En 2008, j’avais 20 ans. J’étais jeune et insouciante et, je ne sais plus comment, j’ai décidé que j’allais passer mon été à m’occuper de gosses parlant anglais, en terres anglophones. En soi, ce n’était pas si différent des trois étés précédents où j’avais été animatrice de colo. Sauf que là, il y aurait moins de gosses à charge, et plus de soucis linguistiques !

L’idée, c’était « Vive l’aventure wouhou ! » et aussi un peu « Ce serait bien que je sois capable de vraiment communiquer en anglais… »

Et c’est comme ça que j’ai trouvé une charmante petite famille irlandaise qui avait besoin de quelqu’un pour s’occuper des mômes pendant les vacances d’été… « Charmante », c’était encore à prouver, mais leurs prénoms tout droit sortis des comédies anglo-saxonnes me paraissaient si exotiques !

J’étais tellement excitée d’avoir trouvé ! Même si un moment, je me suis demandé : « Et si c’est une arnaque et que je me retrouve kidnappée pour devenir esclave dans une ferme industrielle ?? »

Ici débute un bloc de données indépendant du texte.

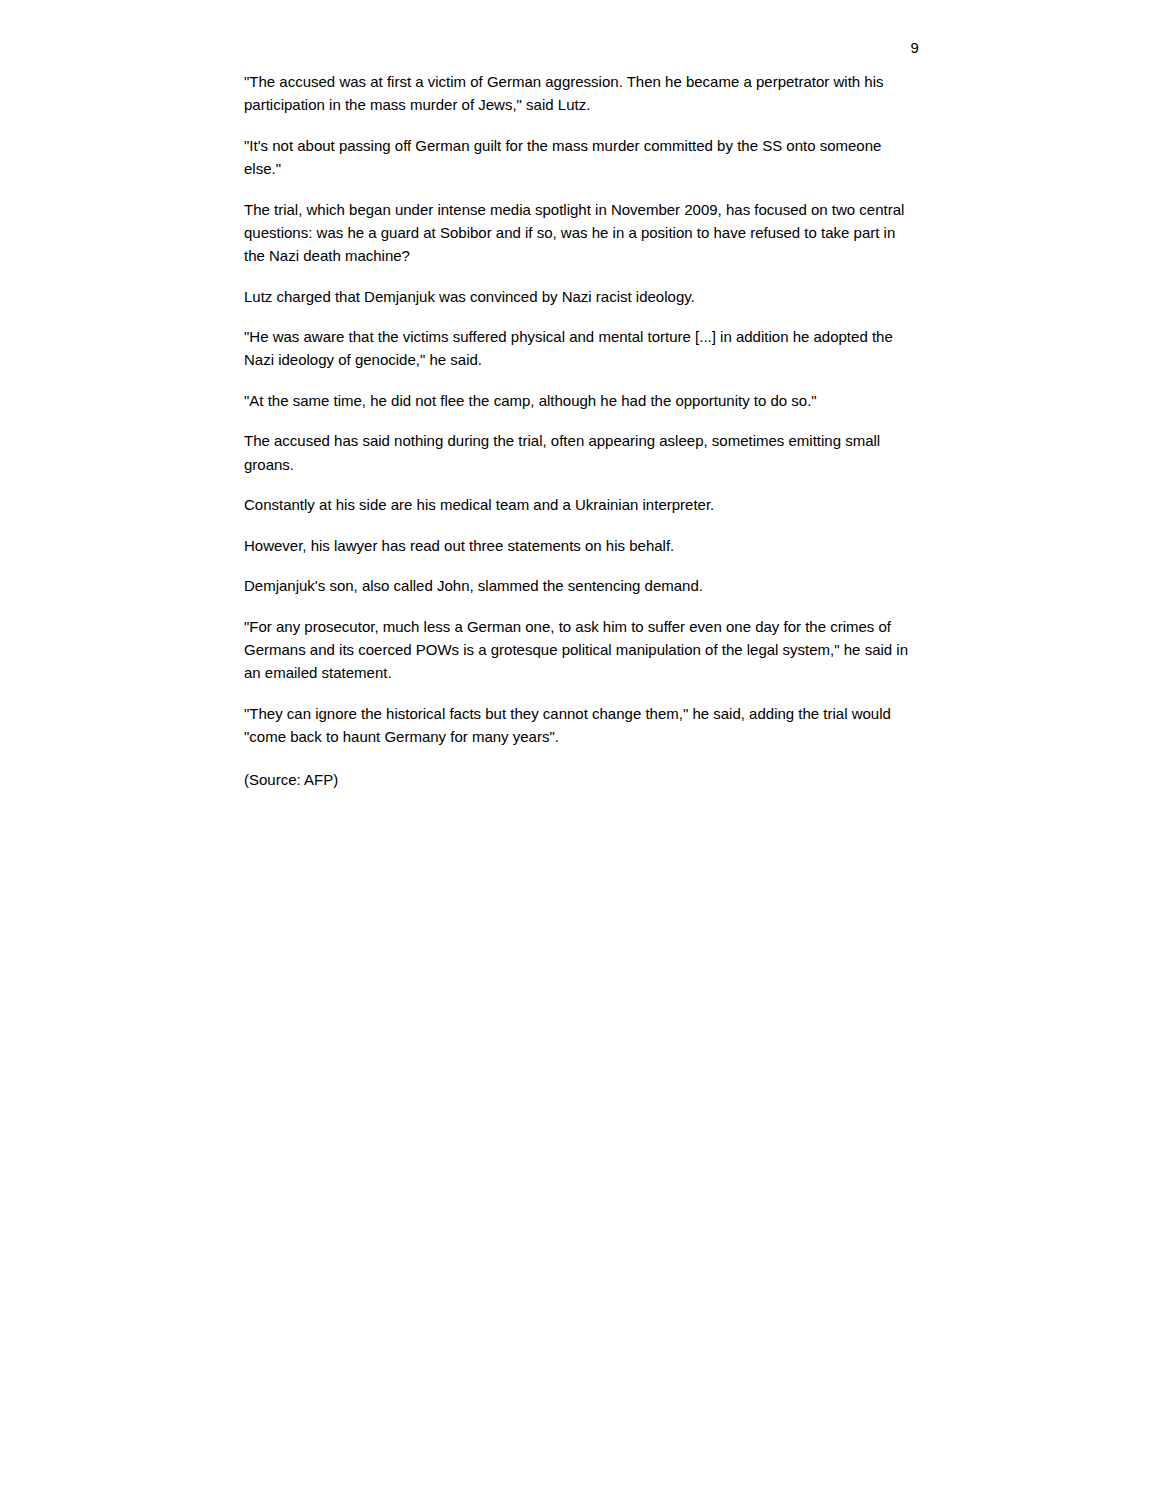9
"The accused was at first a victim of German aggression. Then he became a perpetrator with his participation in the mass murder of Jews," said Lutz.
"It's not about passing off German guilt for the mass murder committed by the SS onto someone else."
The trial, which began under intense media spotlight in November 2009, has focused on two central questions: was he a guard at Sobibor and if so, was he in a position to have refused to take part in the Nazi death machine?
Lutz charged that Demjanjuk was convinced by Nazi racist ideology.
"He was aware that the victims suffered physical and mental torture [...] in addition he adopted the Nazi ideology of genocide," he said.
"At the same time, he did not flee the camp, although he had the opportunity to do so."
The accused has said nothing during the trial, often appearing asleep, sometimes emitting small groans.
Constantly at his side are his medical team and a Ukrainian interpreter.
However, his lawyer has read out three statements on his behalf.
Demjanjuk's son, also called John, slammed the sentencing demand.
"For any prosecutor, much less a German one, to ask him to suffer even one day for the crimes of Germans and its coerced POWs is a grotesque political manipulation of the legal system," he said in an emailed statement.
"They can ignore the historical facts but they cannot change them," he said, adding the trial would "come back to haunt Germany for many years".
(Source: AFP)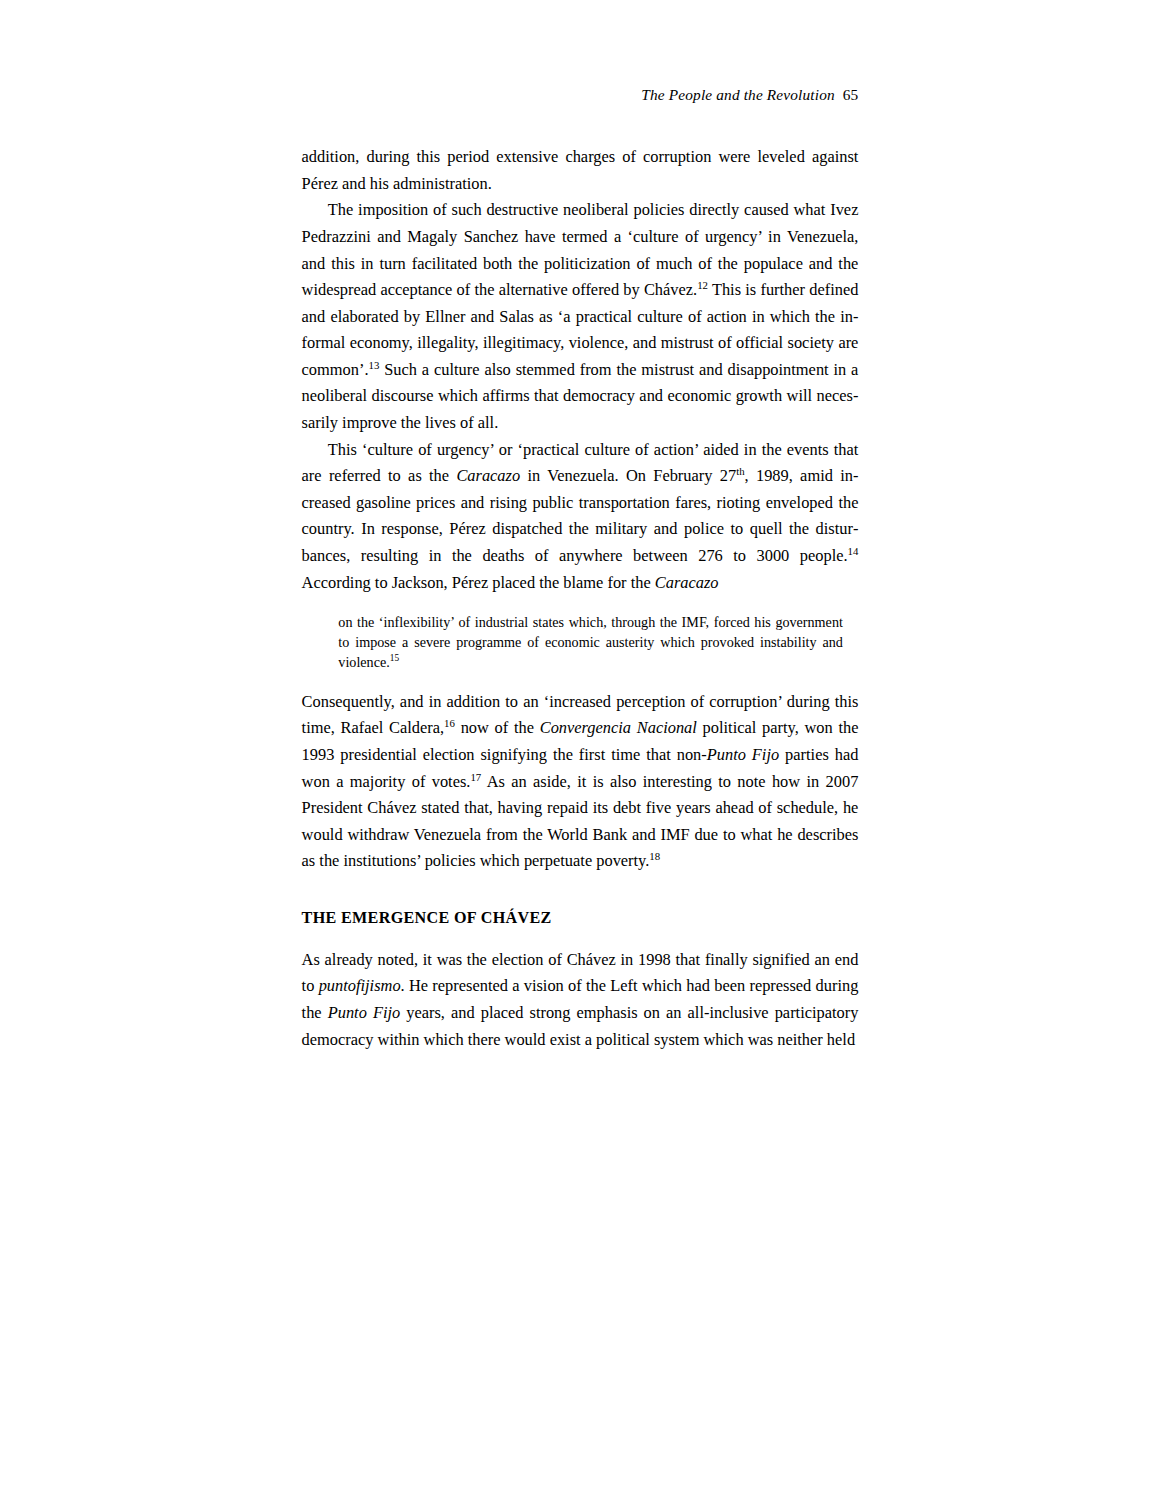The People and the Revolution 65
addition, during this period extensive charges of corruption were leveled against Pérez and his administration.
The imposition of such destructive neoliberal policies directly caused what Ivez Pedrazzini and Magaly Sanchez have termed a ‘culture of urgency’ in Venezuela, and this in turn facilitated both the politicization of much of the populace and the widespread acceptance of the alternative offered by Chávez.12 This is further defined and elaborated by Ellner and Salas as ‘a practical culture of action in which the informal economy, illegality, illegitimacy, violence, and mistrust of official society are common’.13 Such a culture also stemmed from the mistrust and disappointment in a neoliberal discourse which affirms that democracy and economic growth will necessarily improve the lives of all.
This ‘culture of urgency’ or ‘practical culture of action’ aided in the events that are referred to as the Caracazo in Venezuela. On February 27th, 1989, amid increased gasoline prices and rising public transportation fares, rioting enveloped the country. In response, Pérez dispatched the military and police to quell the disturbances, resulting in the deaths of anywhere between 276 to 3000 people.14 According to Jackson, Pérez placed the blame for the Caracazo
on the ‘inflexibility’ of industrial states which, through the IMF, forced his government to impose a severe programme of economic austerity which provoked instability and violence.15
Consequently, and in addition to an ‘increased perception of corruption’ during this time, Rafael Caldera,16 now of the Convergencia Nacional political party, won the 1993 presidential election signifying the first time that non-Punto Fijo parties had won a majority of votes.17 As an aside, it is also interesting to note how in 2007 President Chávez stated that, having repaid its debt five years ahead of schedule, he would withdraw Venezuela from the World Bank and IMF due to what he describes as the institutions’ policies which perpetuate poverty.18
The Emergence of Chávez
As already noted, it was the election of Chávez in 1998 that finally signified an end to puntofijismo. He represented a vision of the Left which had been repressed during the Punto Fijo years, and placed strong emphasis on an all-inclusive participatory democracy within which there would exist a political system which was neither held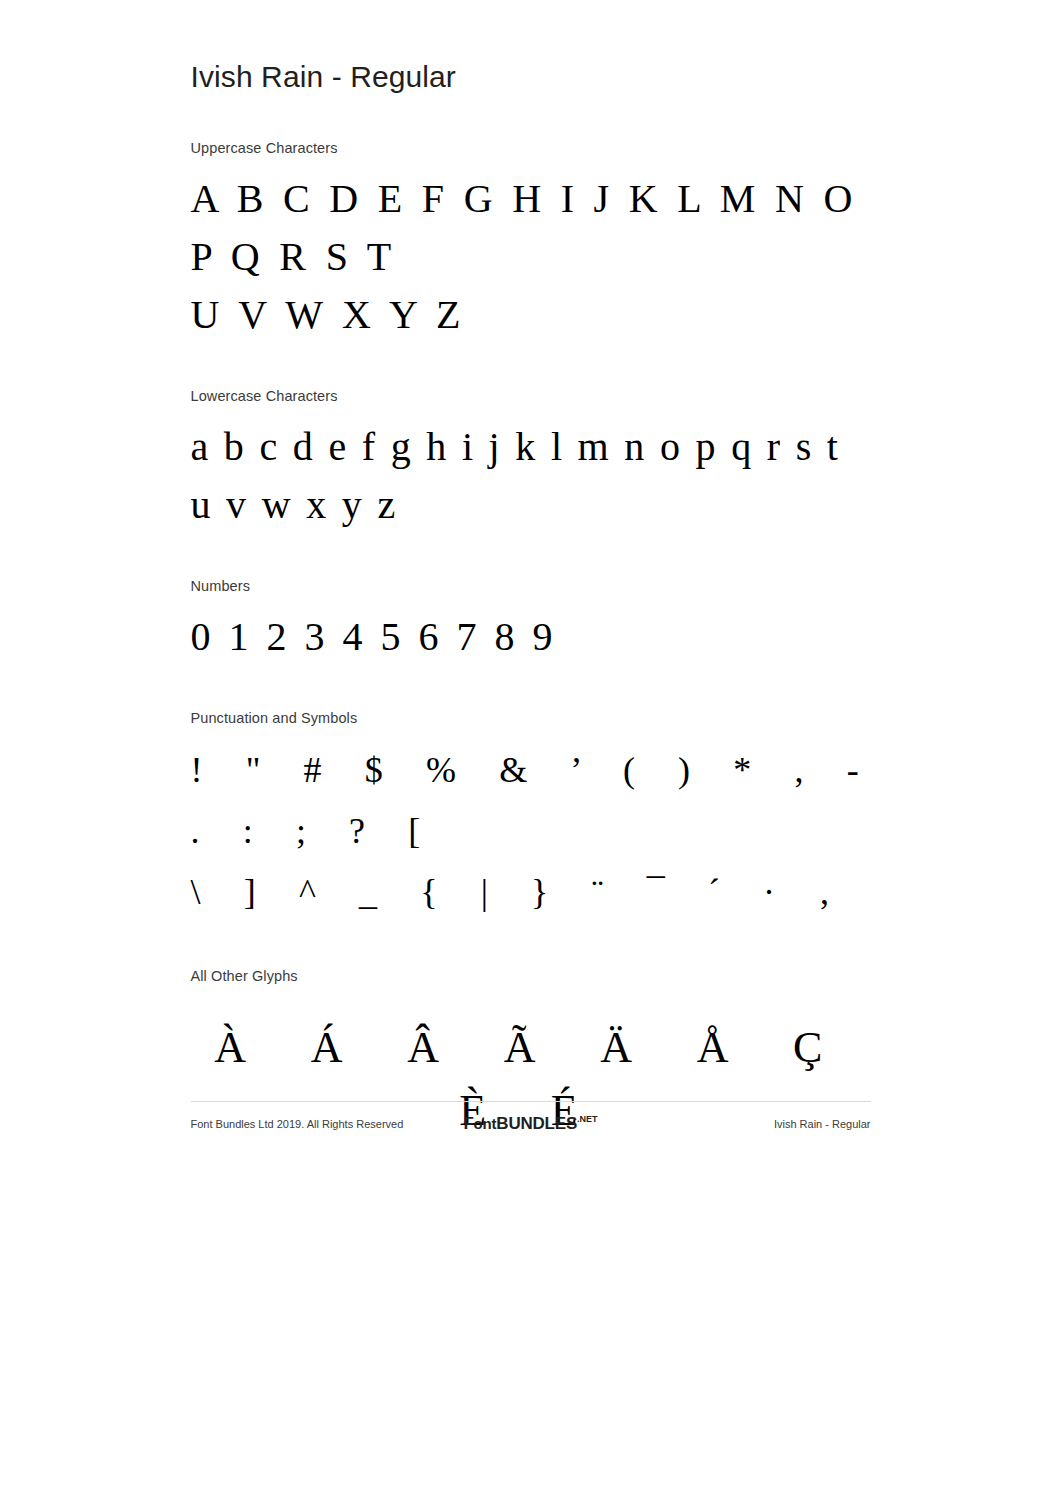Ivish Rain - Regular
Uppercase Characters
A B C D E F G H I J K L M N O P Q R S T
U V W X Y Z
Lowercase Characters
a b c d e f g h i j k l m n o p q r s t u v w x y z
Numbers
0 1 2 3 4 5 6 7 8 9
Punctuation and Symbols
! " # $ % & ’ ( ) * , - . : ; ? [
\ ] ^ _ { | } ¨ ¯ ´ · ‚
All Other Glyphs
À Á Â Ã Ä Å Ç È É
Font Bundles Ltd 2019. All Rights Reserved
Font BUNDLES.NET
Ivish Rain - Regular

Mais bref, je suis quand même montée dans l’avion à destination de Cork. Premier vol de ma vie. Seule. Je ne faisais pas la fière à Charles de Gaulle. (Et en fait, j’ai découvert que j’adorais voler, oui, oui !)

J’ai rencontré une autre au pair en attendant l’avion. Tant mieux parce qu’il avait deux heures de retard… Et parce qu’aucune de nos familles d’accueil n’était là pour nous accueillir ! On a envisagé de trouver le Décathlon du coin pour planter une tente Queshua dans les verts prés des alentours. Mais non, y’a pas Décat’ en Irlande. Et nos familles ont fini par arriver.

La première soirée fut épique : « Whach-dou-you-wanch-to-each ? » m’a demandé le père en arrivant… Euh, c’est du gaélique, ça ? Une fois qu’on a compris qu’il remplace les t finaux par des ch, ça va mieux… Mais ce ne sera pas mon dernier problème de langue du séjour, loin de là !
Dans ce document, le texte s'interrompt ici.